| EXERCISE TEXT |

Ivory Soap consisted of 24 ships and some 5,000 men drawn from the Army, Navy, and Merchant Marine. The ships were six Libertys and eighteen 180-foot freight/salvage (F/S) auxiliary vessels that were converted into floating machine shops and repair and maintenance depots. Their main "clients" would be B- 29s and P-51s but they could handle any other aircraft as necessary.

The Libertys were designated Aircraft Repair Units, Floating (ARUs), each with a total complement of 344 men. The Aircraft Maintenance Units (AMUs) were 187 foot long ships built by Higgins in New Orleans and had a complement of 48 men. The ARUs (Libertys) had shop space big enough to accommodate components of the enormous B-29s. The more numerous and smaller AMUs could handle the fighters. Because of their shorter cruising range fighters advanced bases had to be more numerous, and closer to the targets; so did their floating repair depots.

The ships were operated by the Army Transport Service (ATS), all of whose officers and men were merchant mariners. They were well-armed against air attack: each Liberty had a 3-inch 50 at the bow and a 5-inch 38 aft, plus twelve 20mms and two 40mms. Proportionately less firepower went aboard the auxiliaries. The guns were manned by Naval Armed Guard crews.

Acquiring the ships and getting them to the deepwater terminal at Point Clear, close to the Marine Air Technical Services Command at Brookley Field, outside Mobile, Alabama, began in the spring of 1944. Once in place, they had to be modified. For the Libertys this meant fitting them with machine tools, cranes, and all the elements of complete machine shops. Similarly, equipment for sheet metal work, fabric repair facilities. They carried a large inventory of steel, lumber, aluminum, and other materials to manufacture needed parts.

Facilities had to be built into the ships to accommodate two big R-4B Sikorsky helicopters on board. These were to locate downed planes, rescue their flight crews and passengers, ferry shipwrights and mechanics wherever they might be needed on the islands of the Pacific campaign, and to haul parts.

Each ship was also equipped with two motor launches and two DUKWs or "ducks," amphibious trucks for carrying parts too heavy for the helicopters. Divers were part of each crew, so room for their support equipment was also necessary.

Similar work on the 18 smaller maintenance vessels, which would be principally concerned with smaller fighter planes, went on simultaneously. When the ships were ready, so were their crews and repair teams. Selecting the men and training them for the unfamiliar parts of their new assignments took time. The mechanics and machinists had to learn rudiments of seamanship and swimming, including how to abandon ship if need be. The Assistant Commandant was C. E. Hooten, a Mariner, and other Merchant Marine Officers were part of the Army teaching staff at Point Clear

All Army technicians required marine survival skills before they could board the 24 depot repair ships at Mobile, Alabama in 1944

The Liberty ships selected for Ivory Soap were:

Original name Name as Aircraft Repair ship
Rebecca Lukens Maj. Gen. Herbert A. Dargue
Nathaniel Scudder Brig. Gen. Alfred J. Lyon 
Richard O'Brien Brig. Gen. Asa N. Duncan
Robert W. Bingham Brig. Gen. Clinton W. Russell
Daniel E. Garrett Maj. Gen Robert Olds
Thomas LeValley Maj. Gen. Walter R. Weaver

Inevitably, the six hybridized Libertys were known as "The Generals." The 18 auxiliaries, each named in honor of an Army Colonel, naturally, were "The Colonels."

| SUPPLIED INFORMATION |
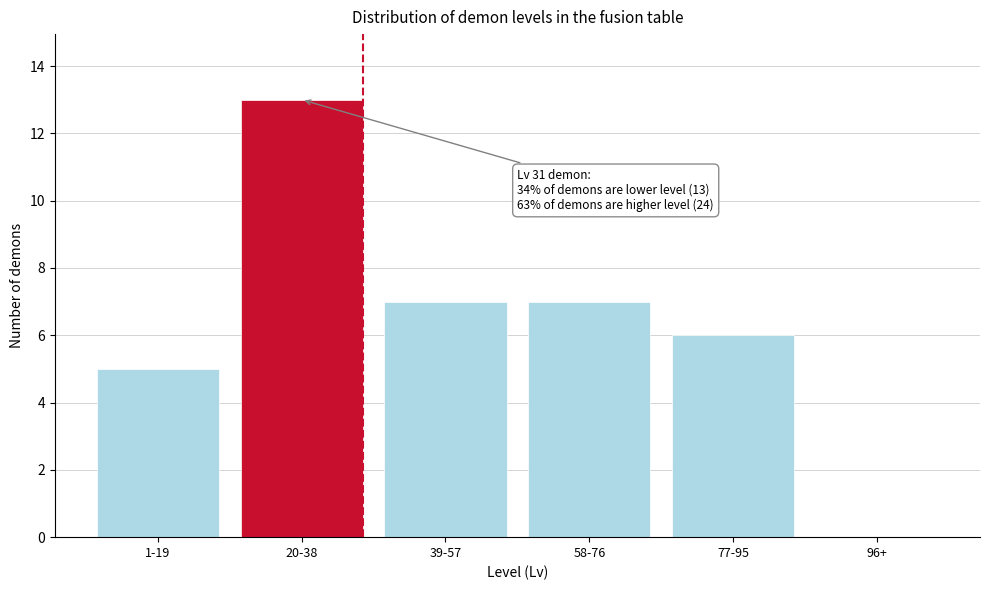

Reading right to left, what are all the values shown in this chart?

96+=0	77-95=6	58-76=7	39-57=7	20-38=13	1-19=5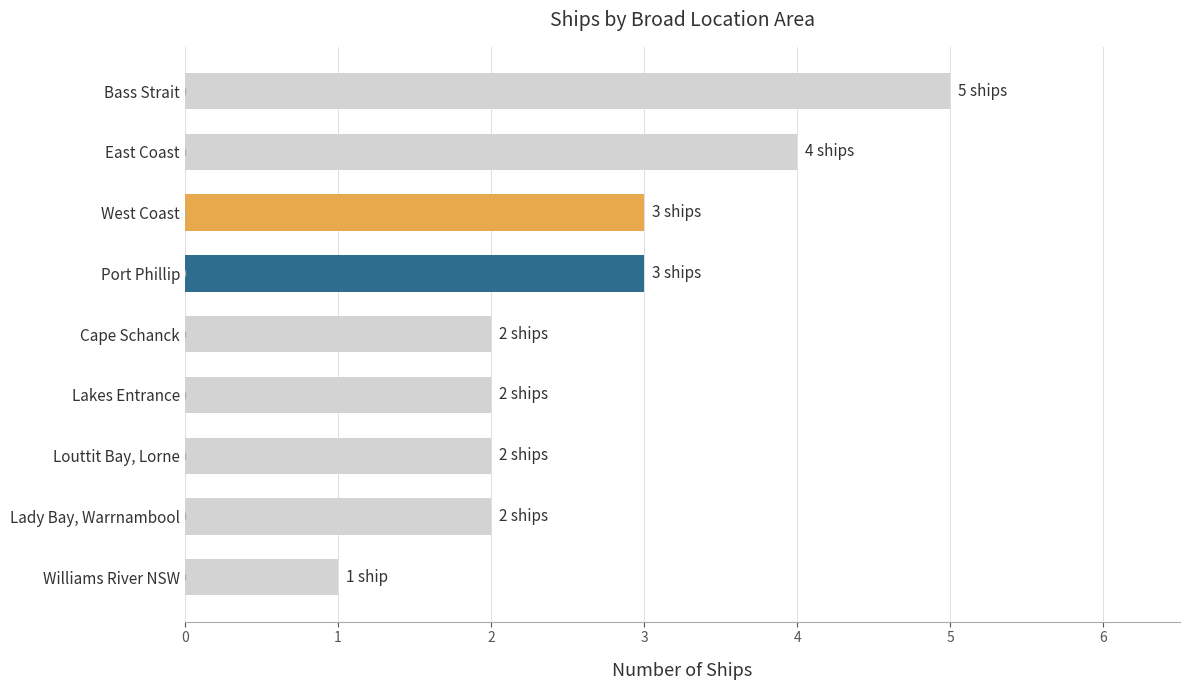

What is the difference between the maximum and minimum values?

4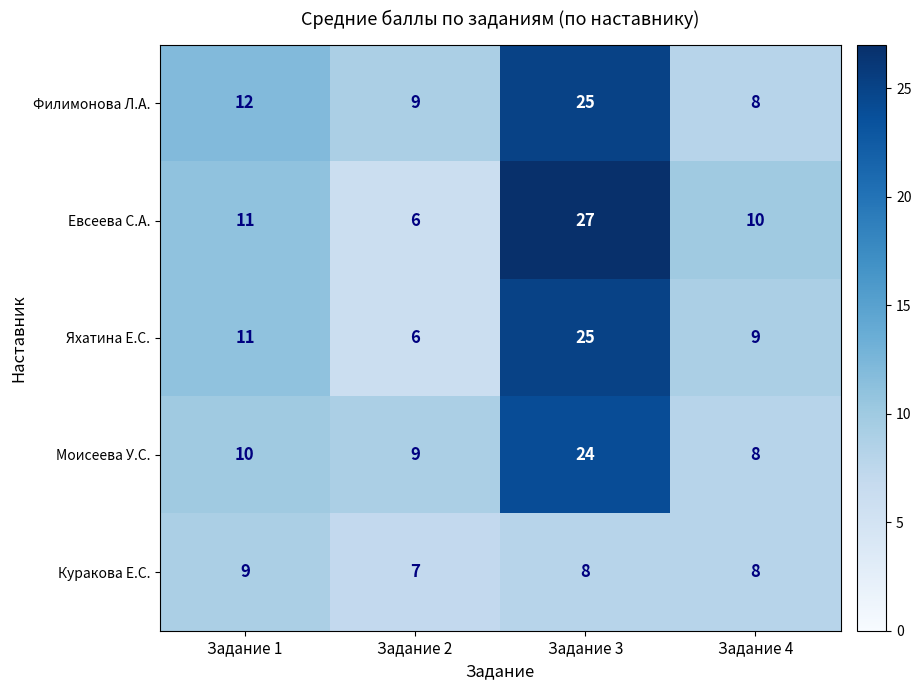

The Моисеева У.С. series shows 14 at Задание 2. True or false?

False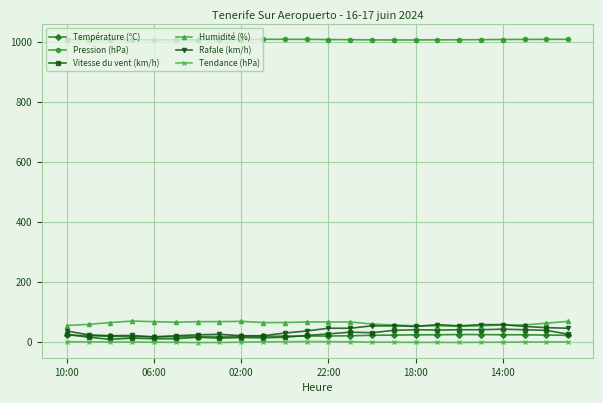

True or false: Pression (hPa) and Tendance (hPa) intersect in this chart.

False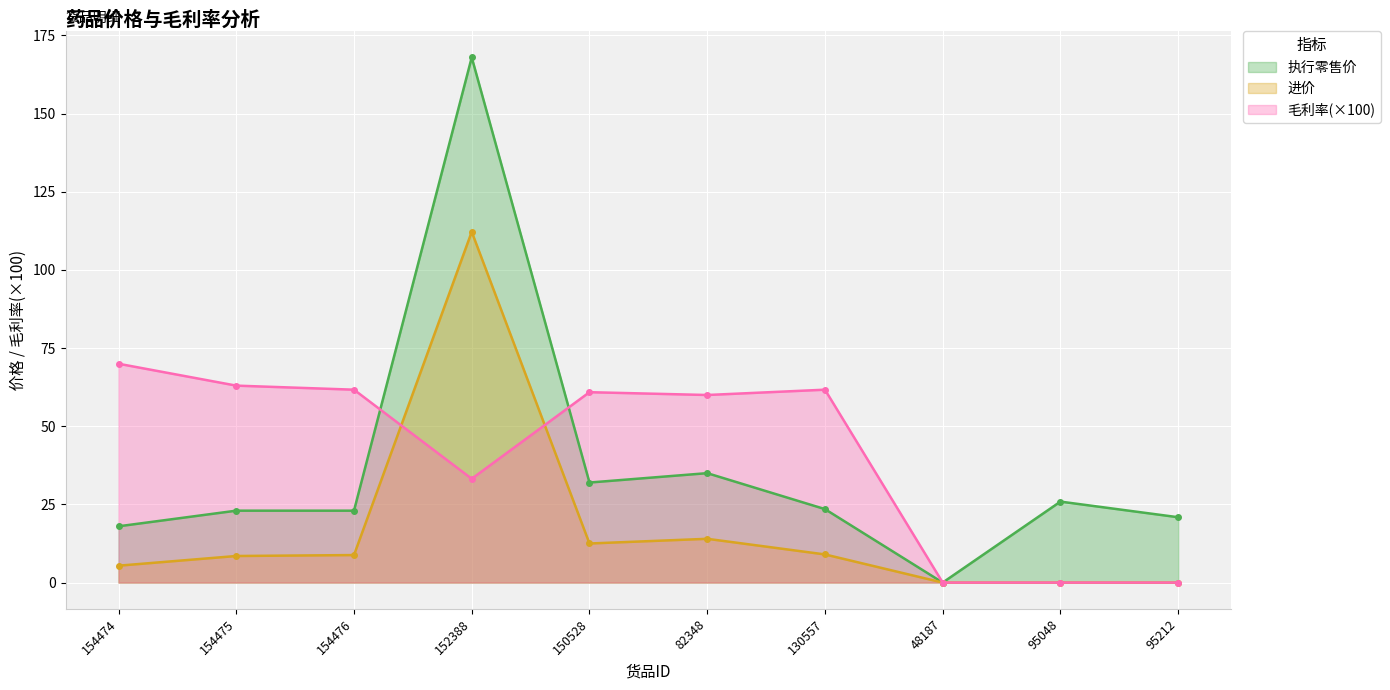

What is the label of the 5th point from the left?

150528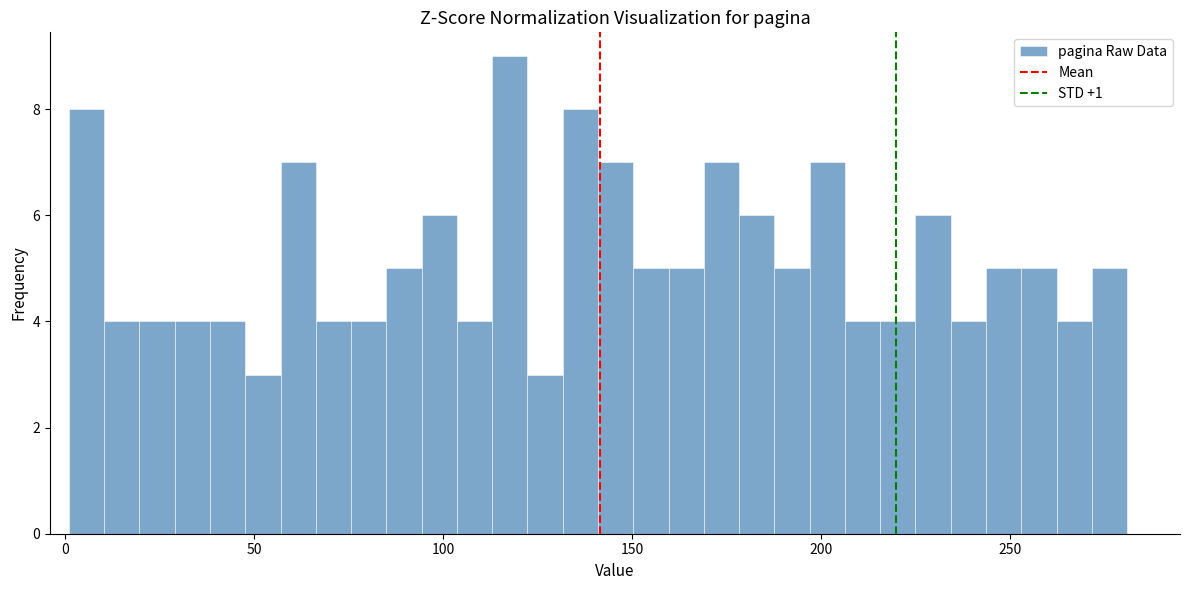

Around what value on the x-axis is the tallest bar? Give the approximate position of its centre, as read against the axis.

120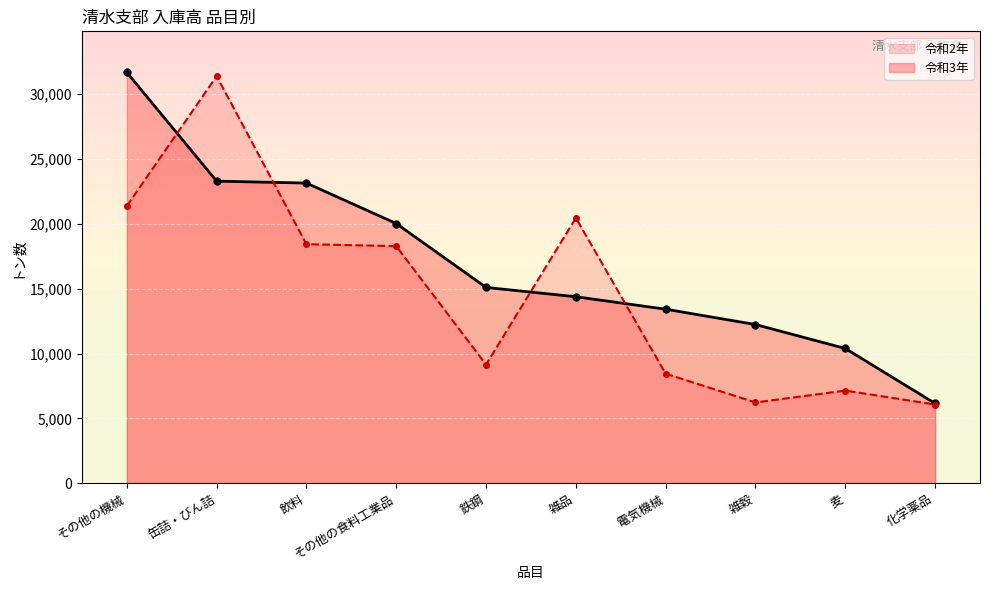

How many intersections are there between 令和3年 and 令和2年?

4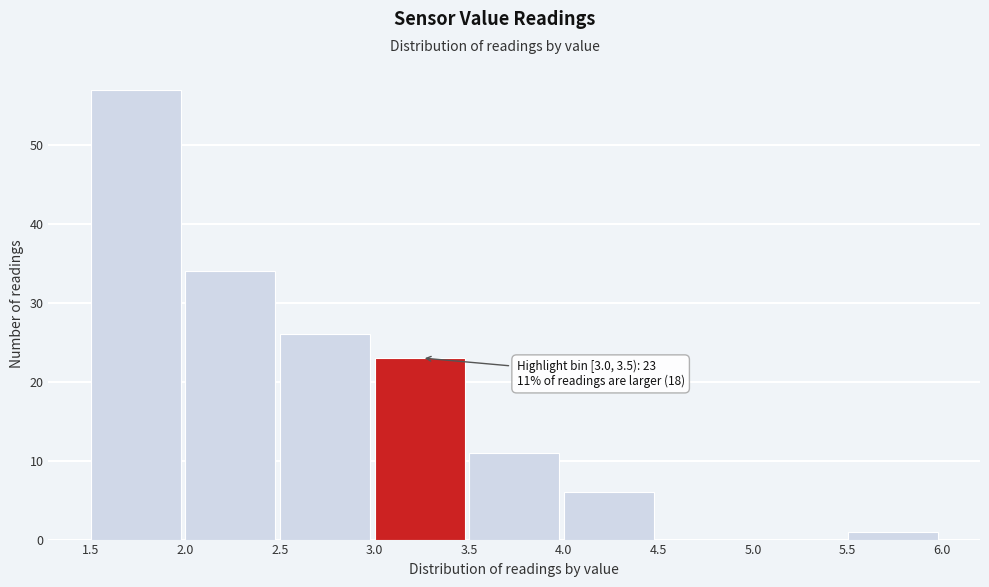

Which range on the x-axis has the tallest bar?

1.5 to 2.0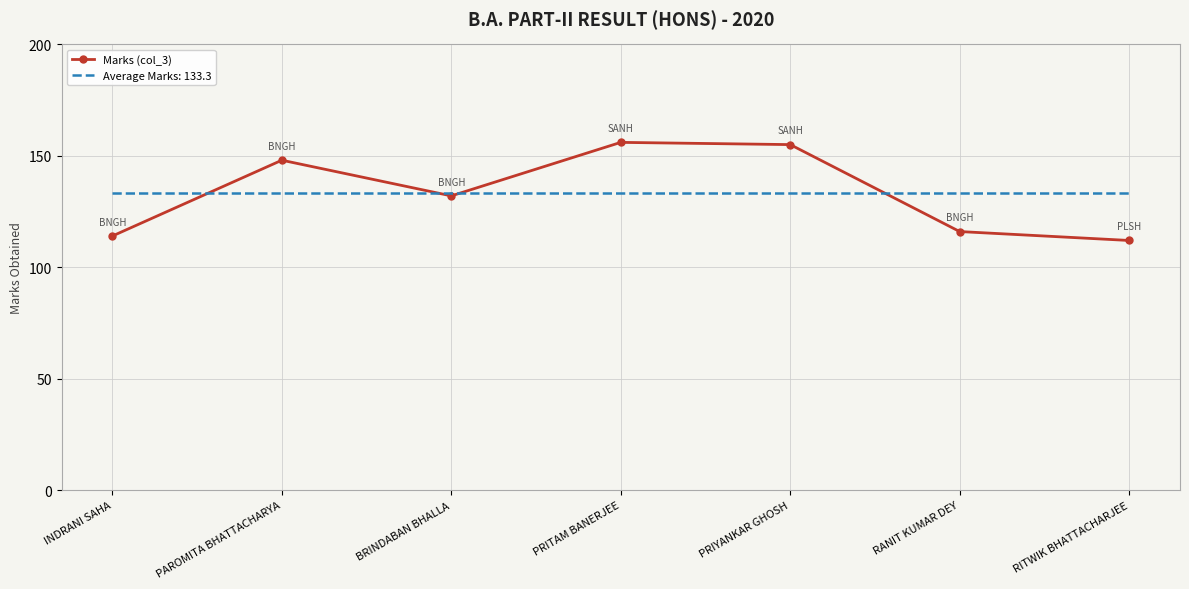

The value of Marks (col_3) at RANIT KUMAR DEY is 160.5. True or false?

False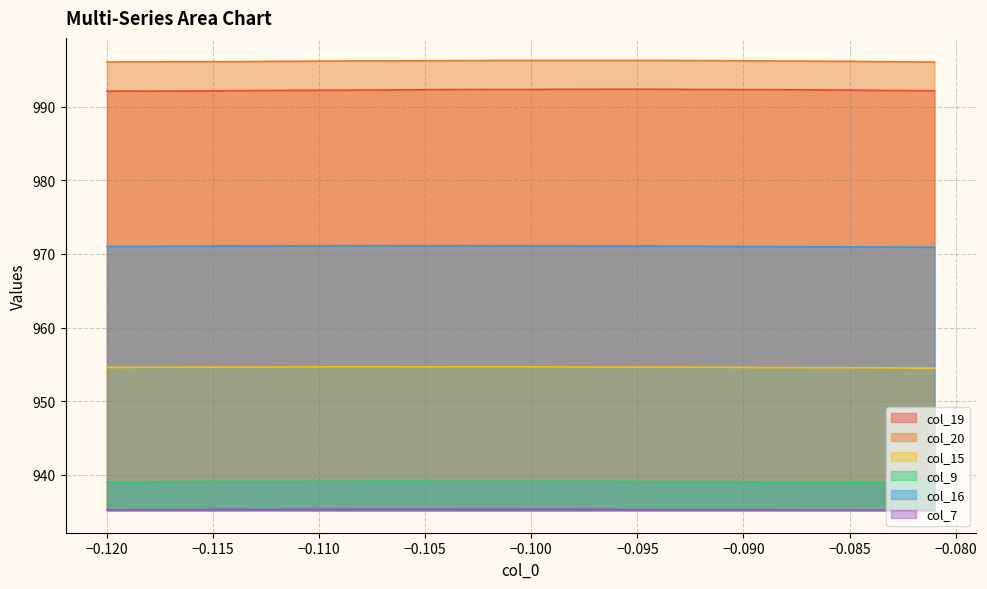

What is the sum of all col_9 values?

37562.7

| STUDY QUESTIONS |
(1) According to the passage on the Ivory Soap repair ships, how many men made up the complement of each Aircraft Maintenance Unit?
(2) Write what follows the last sentence of the passage on the Ivory Soap repair ships.

| RESPONSES FOR EACH TASK |
(1) Each Aircraft Maintenance Unit had a complement of 48 men.

(2)
These ships returned hundreds of wrecked or seriously damaged B-29s and fighters to battle.

On October 1, 1944, SS Maj. Gen. Herbert A. Dargue sailed for New Orleans, then to Guantanamo Bay, Cuba, to join a convoy through the Panama Canal. Once in the Pacific, she sailed alone, chugging along at the Libertys 10 knots per hour toward Eniwetok in the Marshall Islands. There the Dargue was ordered to Saipan, in the Marianas, where heavy action was about to begin. In November they dropped the hook in Tanapag Harbor near Saipan.

One of the ship's helicopter pilots, First Lt. Daniel A. Nigro, recently recalled some of their experiences in an interview with Sue Baker for the Air Corps magazine Airman at Wright- Patterson Air Force Base in Ohio. (See her story online at Water Wings )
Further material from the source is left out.